On my fan not engaging over 190 degrees: I drove to work today (5am no traffic, no problem EOT: 190, ECT: 199) and on the way home, 40 miles, 20 miles highway (COT: 190, EOT: 199), and 20 miles stop and go (EOT: 200, ECT:212). I'm pretty sure the fan was not kicking in. I stopped and looked, the fan was spinning like a clutched fan should (I suppose) but was not spinning really fast (the way I would expect for EOT at 200+). So, what should I replace? The clutch assembly I see online has an electrical harness & Plug, can I assume the clutch works alone, then when the motor sends a "Fan On" signal to the harness/clutch it engages more fully?
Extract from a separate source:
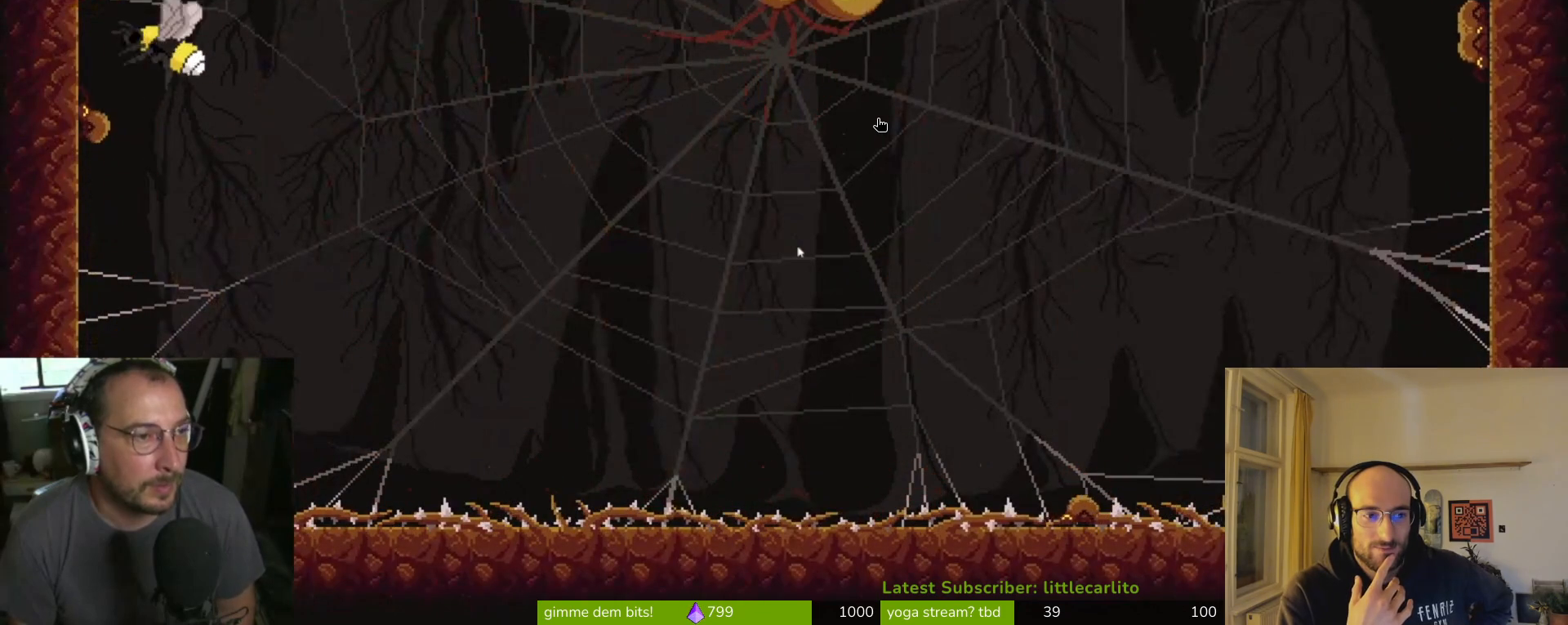
{"buttons": ["SQUARE"], "left_stick": "up-left", "events": [[33, "SQUARE", "down"], [100, "SQUARE", "up"], [133, "SQUARE", "down"], [233, "SQUARE", "up"], [333, "SQUARE", "down"], [367, "left_stick", "up-right"], [400, "SQUARE", "up"], [433, "SQUARE", "down"], [433, "left_stick", "up-left"]]}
Advice needed on how to verify/test this condition, and what parts to replace is greatly appreciated.

Regarding testing for bad head gaskets, you mention to put a Tee in the small return line, on my E350 there are two equal size return lines from the degas, one to top of radiator, the other to elsewhere, I assume this "elsewhere" destined return line should get the Tee, yes?

One more question......if I got to the motor before the head gaskets went, and I do the Bullet Proof Oil & EGR cooler, and regular maintenance, should the head studs hold torque, or is there failure/replacement independent of the Oil Cooler>EGR Cooler Failure>Head Gasket Failure sequence?